[Input data]:
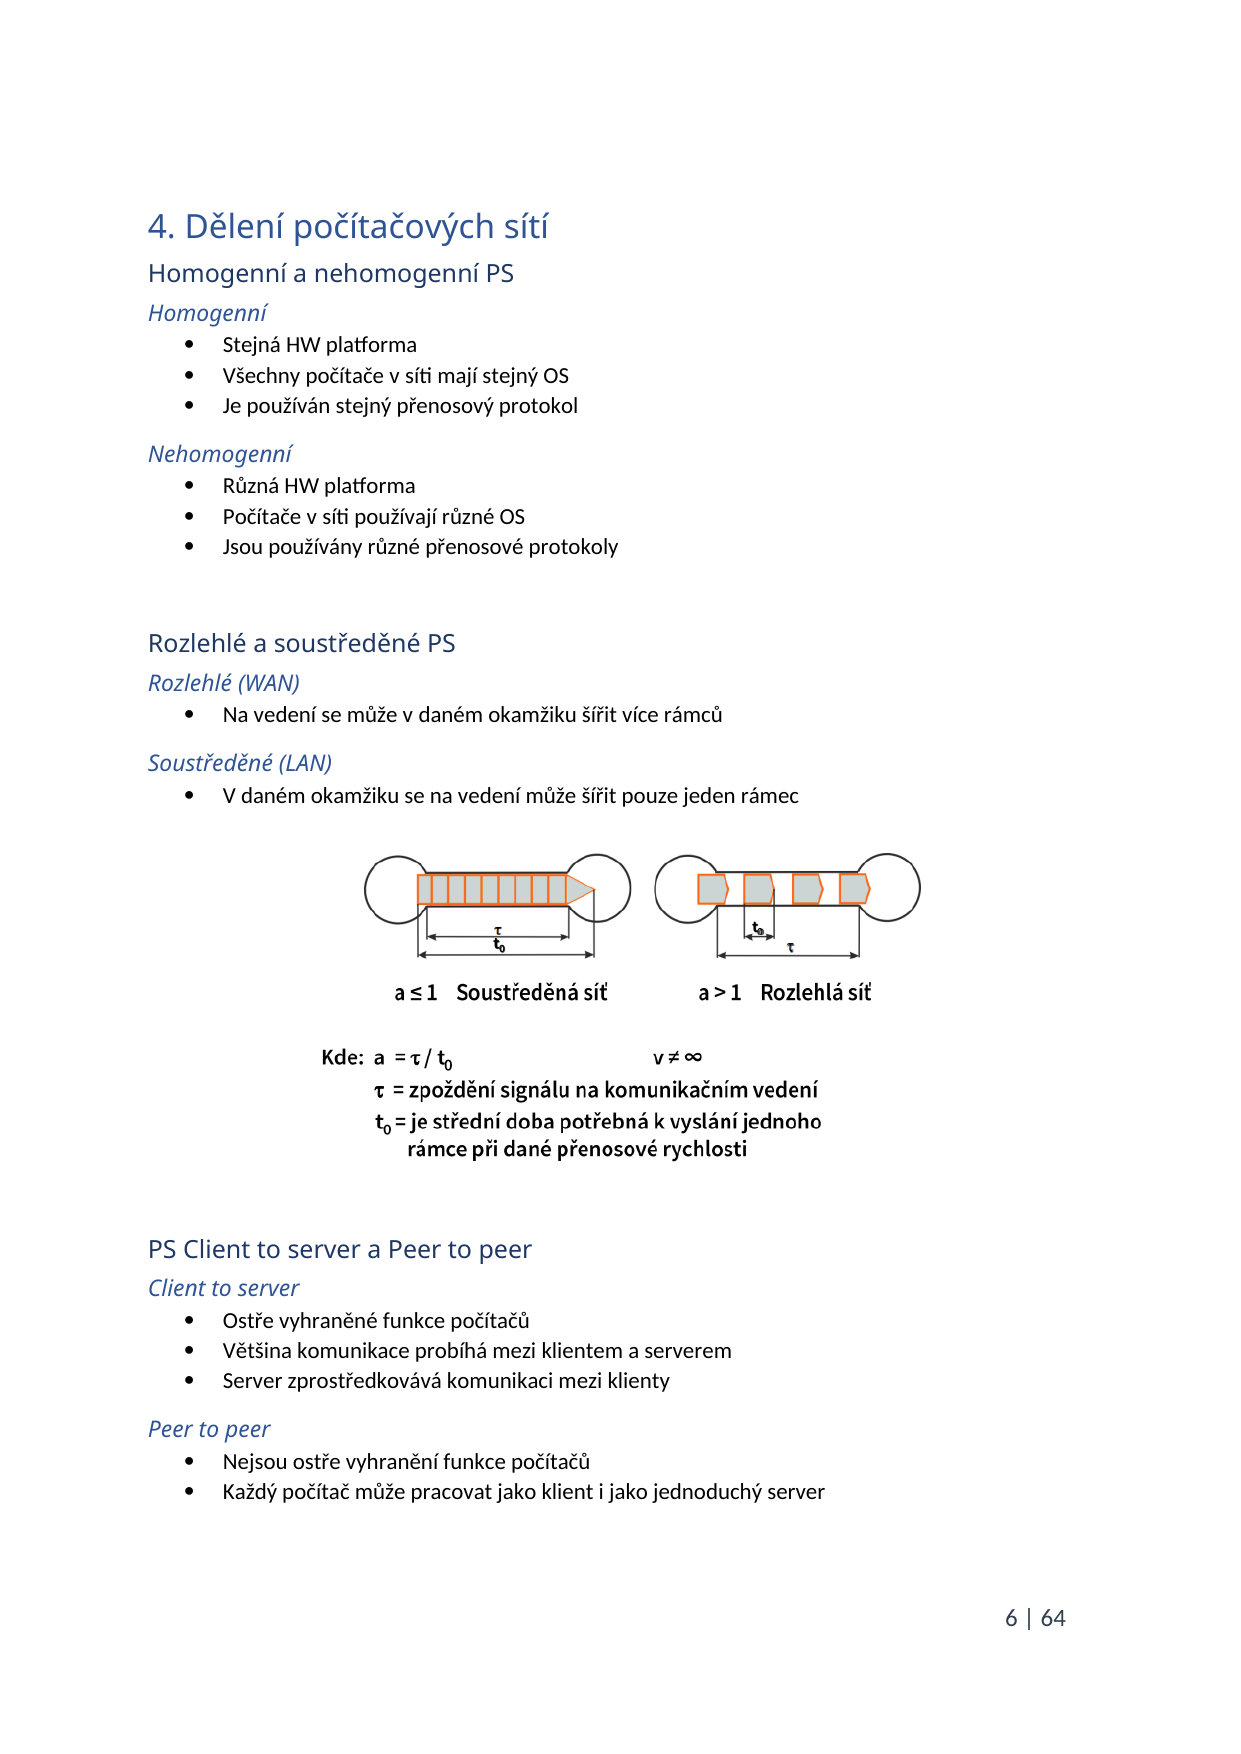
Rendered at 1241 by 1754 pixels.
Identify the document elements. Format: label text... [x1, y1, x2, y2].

list Všechny počítače v síti mají stejný OS [185, 361, 1093, 389]
list Většina komunikace probíhá mezi klientem a serverem [185, 1336, 1093, 1364]
list Je používán stejný přenosový protokol [185, 391, 1093, 419]
list Server zprostředkovává komunikaci mezi klienty [185, 1367, 1093, 1394]
subtitle Homogenní a nehomogenní PS [148, 256, 1093, 290]
list V daném okamžiku se na vedení může šířit pouze jeden rámec [185, 781, 1093, 809]
list Nejsou ostře vyhranění funkce počítačů [185, 1447, 1093, 1475]
list Různá HW platforma [185, 472, 1093, 500]
subtitle Client to server [148, 1272, 1093, 1304]
subtitle Rozlehlé a soustředěné PS [148, 626, 1093, 660]
list Každý počítač může pracovat jako klient i jako jednoduchý server [185, 1477, 1093, 1505]
picture [304, 838, 936, 1176]
list Na vedení se může v daném okamžiku šířit více rámců [185, 701, 1093, 728]
list Stejná HW platforma [185, 331, 1093, 359]
list Ostře vyhraněné funkce počítačů [185, 1306, 1093, 1334]
list Jsou používány různé přenosové protokoly [185, 532, 1093, 560]
subtitle Nehomogenní [148, 438, 1093, 469]
subtitle Rozlehlé (WAN) [148, 667, 1093, 698]
list Počítače v síti používají různé OS [185, 502, 1093, 530]
subtitle Soustředěné (LAN) [148, 747, 1093, 779]
subtitle Homogenní [148, 297, 1093, 328]
subtitle PS Client to server a Peer to peer [148, 1231, 1093, 1266]
subtitle Peer to peer [148, 1413, 1093, 1445]
subtitle 4. Dělení počítačových sítí [148, 203, 1093, 248]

[Requirement]:
Copy each line above containing the string "různé".

[Exercise solution]:
list Jsou používány různé přenosové protokoly [185, 532, 1093, 560]
list Počítače v síti používají různé OS [185, 502, 1093, 530]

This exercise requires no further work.